In an analysis published last week on LinkedIn, Benchmark concluded that the duties would push imported AAM above the production costs and US facilities. However, US AAM production remains relatively nascent and there would remain a large “structural supply gap.”
“Bridging this gap will require significantly more investment in the domestic capacity pipeline,” concluded the Benchmark analysts – a dynamic that applies also to US battery integrators and prospective lithium-ion gigafab developers. The uncertainty unleashed on the market throughout April will severely undermine investor confidence. And BESS manufacturing operations are neither quick to establish nor cheap.

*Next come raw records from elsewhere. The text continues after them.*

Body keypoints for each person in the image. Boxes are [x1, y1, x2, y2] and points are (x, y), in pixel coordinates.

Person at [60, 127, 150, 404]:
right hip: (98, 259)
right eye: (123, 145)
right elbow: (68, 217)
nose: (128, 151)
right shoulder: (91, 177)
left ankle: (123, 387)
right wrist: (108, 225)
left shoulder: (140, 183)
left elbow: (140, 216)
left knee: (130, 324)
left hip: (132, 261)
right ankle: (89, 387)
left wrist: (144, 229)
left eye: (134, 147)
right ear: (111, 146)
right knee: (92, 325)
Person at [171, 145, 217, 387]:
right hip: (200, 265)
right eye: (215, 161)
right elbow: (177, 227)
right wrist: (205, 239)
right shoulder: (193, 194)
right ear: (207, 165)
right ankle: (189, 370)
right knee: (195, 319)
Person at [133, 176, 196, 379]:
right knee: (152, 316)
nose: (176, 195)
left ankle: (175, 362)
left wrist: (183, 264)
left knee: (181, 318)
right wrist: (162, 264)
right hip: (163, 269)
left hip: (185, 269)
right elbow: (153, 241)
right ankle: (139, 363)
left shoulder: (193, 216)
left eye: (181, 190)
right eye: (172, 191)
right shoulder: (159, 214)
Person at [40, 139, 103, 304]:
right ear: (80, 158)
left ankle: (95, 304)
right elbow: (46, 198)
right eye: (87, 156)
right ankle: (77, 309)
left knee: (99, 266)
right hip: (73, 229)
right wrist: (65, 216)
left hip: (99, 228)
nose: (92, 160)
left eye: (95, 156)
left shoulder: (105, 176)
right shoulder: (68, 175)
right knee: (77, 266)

But it’s not all doom and gloom. Iola Hughes, the head of research at battery analyst Rho Motion, which was acquired by Benchmark in mid 2024, has struck a more moderate tone. Noting that BESS prices have halved over the past two years, that Chinese suppliers have “margin room,” and the fundamentals for deployment in the US remain strong, Hughes argued that the tariff numbers may “appear worse than it seems.”
“In the coming weeks, BESS market players will be reshuffling supply chains to mitigate tariff exposure,” Hughes wrote on LinkedIn. Although she acknowledged, “the market will face a tough balancing act in the short term.”
In terms of deployment, CEA’s Finn-Foley expects the project pipeline impacted by tariffs will likely be paused rather than canceled outright. “I think the storage industry can weather this. Can it weather 245% for the next 4-5 years? That is where we’ll see demand really slow down.”